Task directions: When you reach the line containing "(597, 151) none" in the entries below, please begin setting down lines exactly, stop only after the last one, and add nothing else.

Records to use:
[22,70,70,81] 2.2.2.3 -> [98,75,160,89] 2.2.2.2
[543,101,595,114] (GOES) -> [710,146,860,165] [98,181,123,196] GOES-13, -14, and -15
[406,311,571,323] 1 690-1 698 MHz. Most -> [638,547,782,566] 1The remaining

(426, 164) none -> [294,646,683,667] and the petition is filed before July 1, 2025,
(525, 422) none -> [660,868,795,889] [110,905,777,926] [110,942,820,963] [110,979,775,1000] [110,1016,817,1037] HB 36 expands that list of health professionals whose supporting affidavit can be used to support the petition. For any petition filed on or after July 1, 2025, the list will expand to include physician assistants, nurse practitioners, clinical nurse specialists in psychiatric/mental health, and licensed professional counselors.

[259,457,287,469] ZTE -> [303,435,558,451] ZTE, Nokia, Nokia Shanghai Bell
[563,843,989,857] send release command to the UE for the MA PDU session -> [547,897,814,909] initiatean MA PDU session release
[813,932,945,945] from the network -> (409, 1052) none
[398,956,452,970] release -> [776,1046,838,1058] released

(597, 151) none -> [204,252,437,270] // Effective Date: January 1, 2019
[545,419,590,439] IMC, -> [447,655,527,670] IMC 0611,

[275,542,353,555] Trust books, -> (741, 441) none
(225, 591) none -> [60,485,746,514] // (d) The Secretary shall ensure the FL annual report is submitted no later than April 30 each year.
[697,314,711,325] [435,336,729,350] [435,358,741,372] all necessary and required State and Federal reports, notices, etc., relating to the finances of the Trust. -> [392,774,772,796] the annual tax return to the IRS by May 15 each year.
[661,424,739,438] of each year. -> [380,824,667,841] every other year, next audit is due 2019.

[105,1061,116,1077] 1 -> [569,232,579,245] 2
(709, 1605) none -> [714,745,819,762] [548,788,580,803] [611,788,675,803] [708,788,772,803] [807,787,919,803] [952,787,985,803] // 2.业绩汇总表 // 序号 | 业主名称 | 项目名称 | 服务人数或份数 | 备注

Final answer:
(597, 151) none -> [204,252,437,270] // Effective Date: January 1, 2019
[545,419,590,439] IMC, -> [447,655,527,670] IMC 0611,

[275,542,353,555] Trust books, -> (741, 441) none
(225, 591) none -> [60,485,746,514] // (d) The Secretary shall ensure the FL annual report is submitted no later than April 30 each year.
[697,314,711,325] [435,336,729,350] [435,358,741,372] all necessary and required State and Federal reports, notices, etc., relating to the finances of the Trust. -> [392,774,772,796] the annual tax return to the IRS by May 15 each year.
[661,424,739,438] of each year. -> [380,824,667,841] every other year, next audit is due 2019.

[105,1061,116,1077] 1 -> [569,232,579,245] 2
(709, 1605) none -> [714,745,819,762] [548,788,580,803] [611,788,675,803] [708,788,772,803] [807,787,919,803] [952,787,985,803] // 2.业绩汇总表 // 序号 | 业主名称 | 项目名称 | 服务人数或份数 | 备注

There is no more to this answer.